**Directions for this task:**
Give the data again exactly as written, skipping any pictures.

**Information provided:**

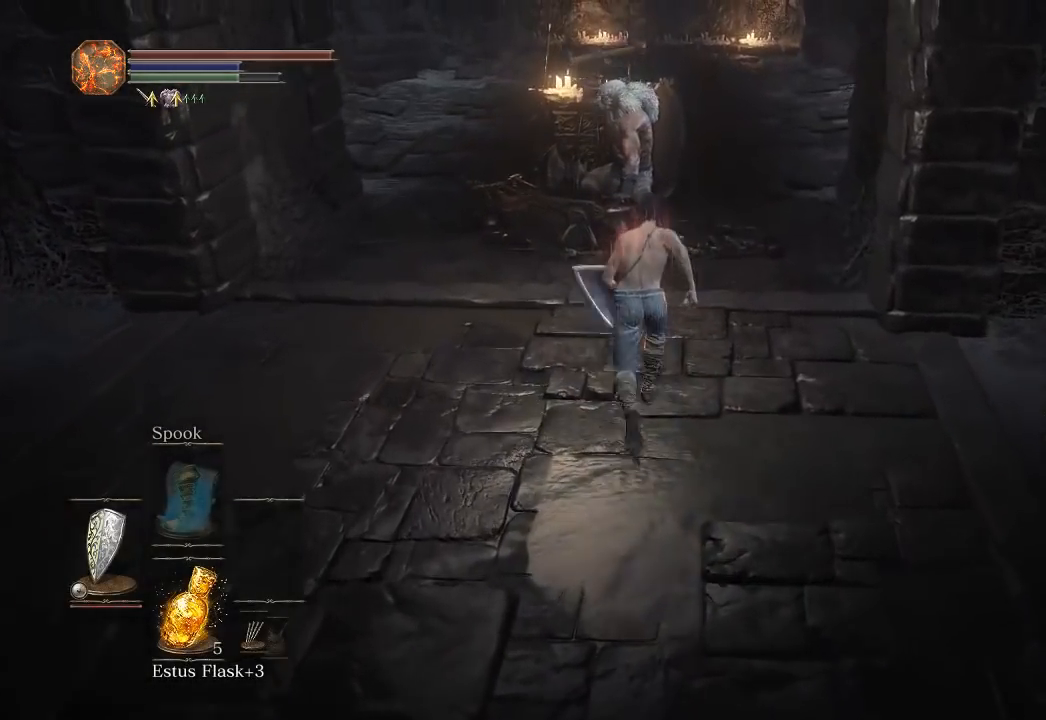
{"buttons": [], "left_stick": "up", "right_stick": "center", "events": [[433, "B", "up"]]}
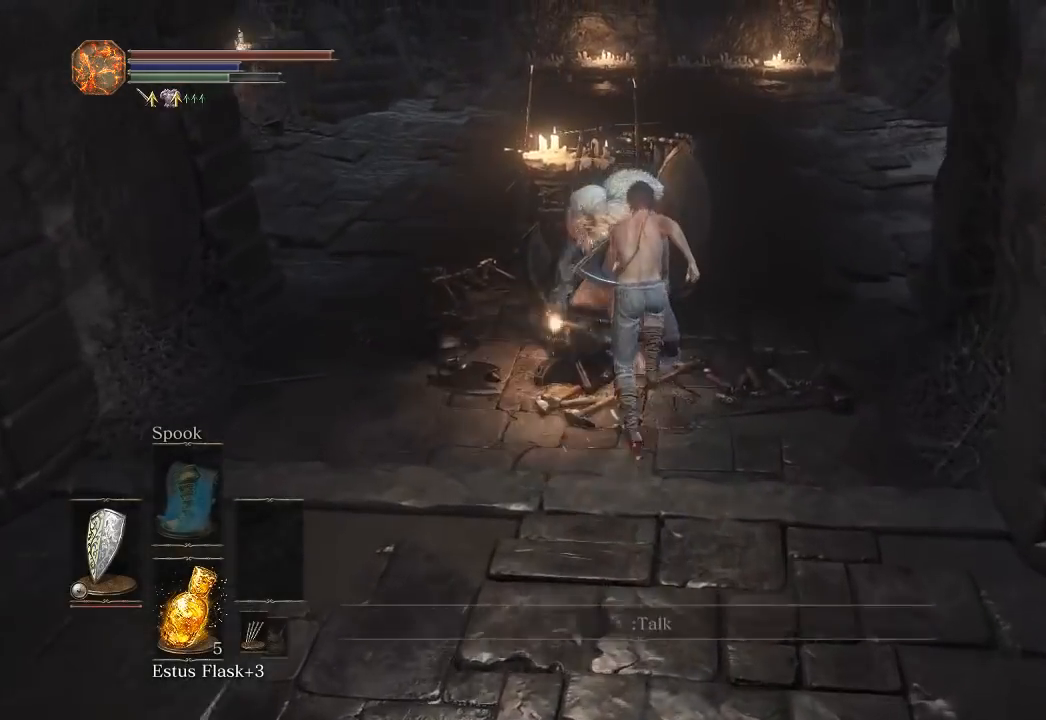
{"buttons": [], "left_stick": "down", "right_stick": "center", "events": [[33, "A", "down"], [67, "left_stick", "left"], [100, "A", "up"], [150, "left_stick", "down"], [167, "A", "down"], [233, "A", "up"], [283, "A", "down"], [333, "A", "up"], [417, "A", "down"], [483, "A", "up"]]}
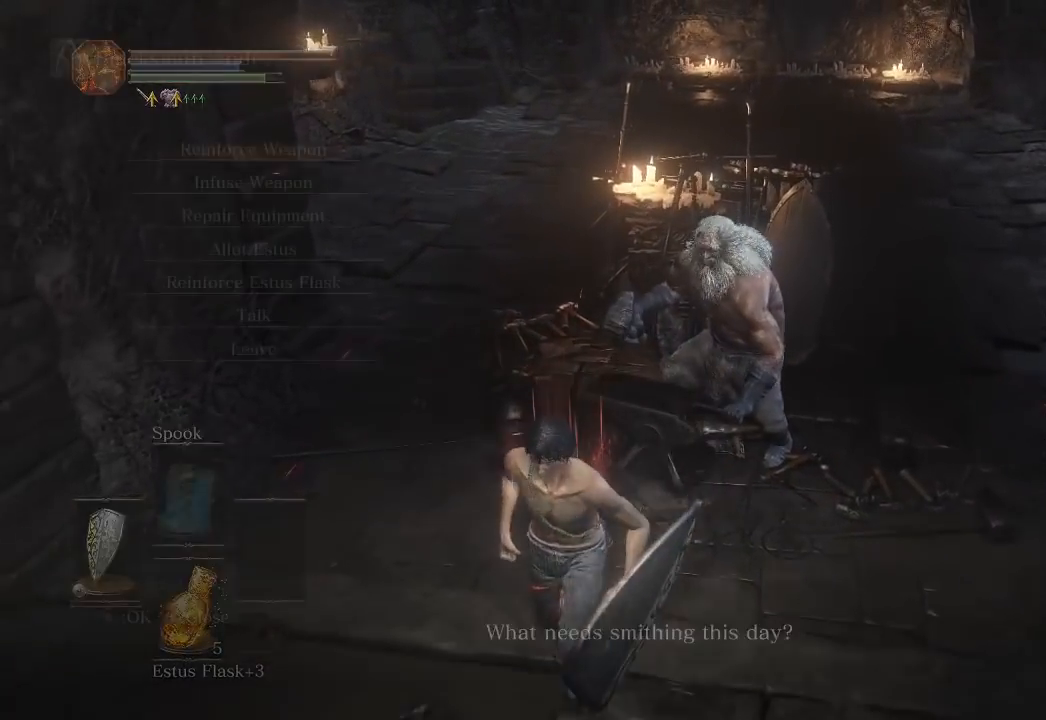
{"buttons": ["DPAD_RIGHT"], "left_stick": "center", "right_stick": "center", "events": [[33, "A", "down"], [100, "A", "up"], [167, "A", "down"], [233, "A", "up"], [300, "left_stick", "center"], [333, "A", "down"], [383, "A", "up"], [450, "DPAD_RIGHT", "down"]]}
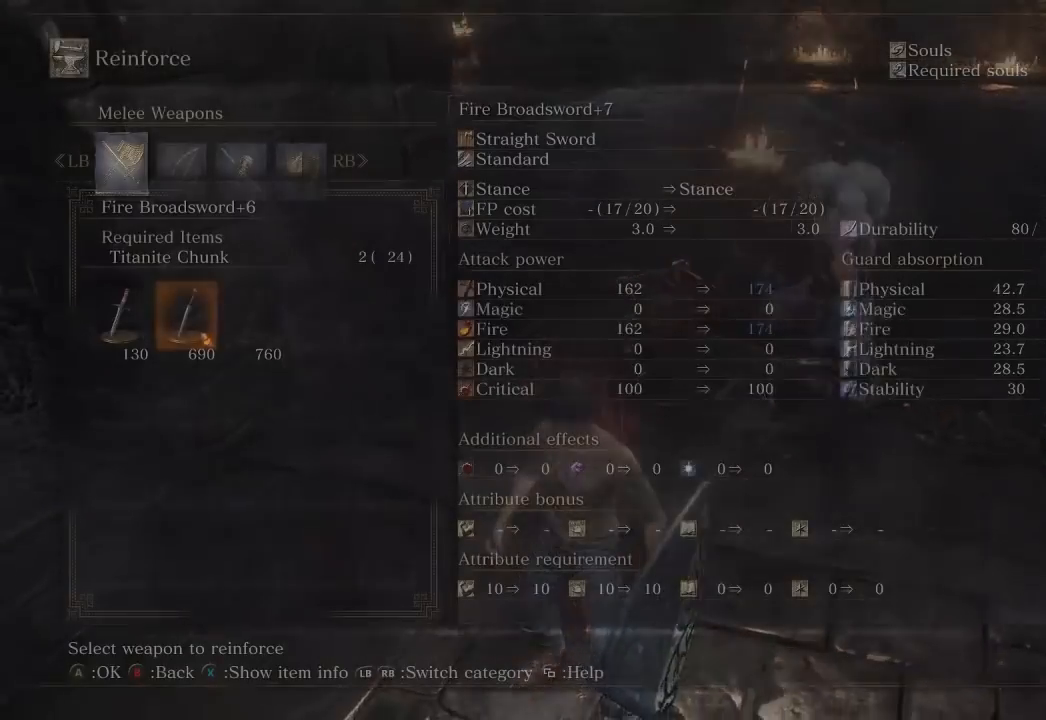
{"buttons": [], "left_stick": "center", "right_stick": "center", "events": [[17, "A", "down"], [50, "DPAD_RIGHT", "up"], [83, "A", "up"], [150, "A", "down"], [217, "A", "up"], [267, "left_stick", "down-left"], [283, "A", "down"], [350, "A", "up"], [433, "A", "down"], [467, "left_stick", "center"], [500, "A", "up"]]}
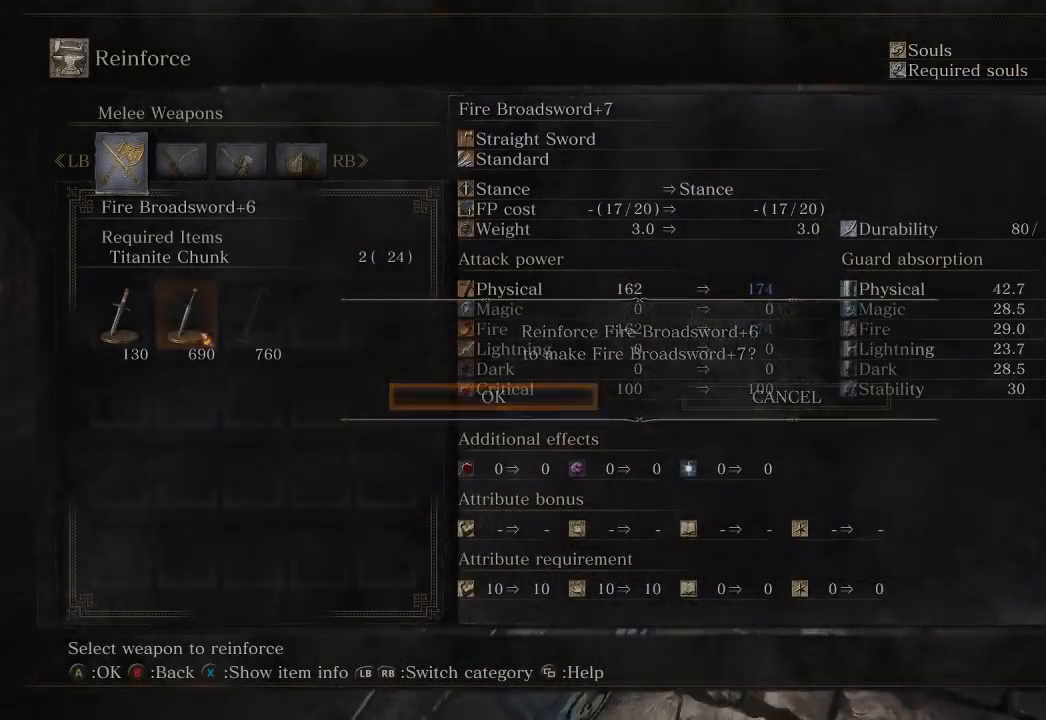
{"buttons": ["A"], "left_stick": "center", "right_stick": "center", "events": [[50, "A", "down"], [117, "A", "up"], [183, "A", "down"], [250, "A", "up"], [317, "A", "down"], [383, "A", "up"], [450, "A", "down"]]}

**Task result:**
{"buttons": [], "left_stick": "up", "right_stick": "center", "events": [[433, "B", "up"]]}
{"buttons": [], "left_stick": "down", "right_stick": "center", "events": [[33, "A", "down"], [67, "left_stick", "left"], [100, "A", "up"], [150, "left_stick", "down"], [167, "A", "down"], [233, "A", "up"], [283, "A", "down"], [333, "A", "up"], [417, "A", "down"], [483, "A", "up"]]}
{"buttons": ["DPAD_RIGHT"], "left_stick": "center", "right_stick": "center", "events": [[33, "A", "down"], [100, "A", "up"], [167, "A", "down"], [233, "A", "up"], [300, "left_stick", "center"], [333, "A", "down"], [383, "A", "up"], [450, "DPAD_RIGHT", "down"]]}
{"buttons": [], "left_stick": "center", "right_stick": "center", "events": [[17, "A", "down"], [50, "DPAD_RIGHT", "up"], [83, "A", "up"], [150, "A", "down"], [217, "A", "up"], [267, "left_stick", "down-left"], [283, "A", "down"], [350, "A", "up"], [433, "A", "down"], [467, "left_stick", "center"], [500, "A", "up"]]}
{"buttons": ["A"], "left_stick": "center", "right_stick": "center", "events": [[50, "A", "down"], [117, "A", "up"], [183, "A", "down"], [250, "A", "up"], [317, "A", "down"], [383, "A", "up"], [450, "A", "down"]]}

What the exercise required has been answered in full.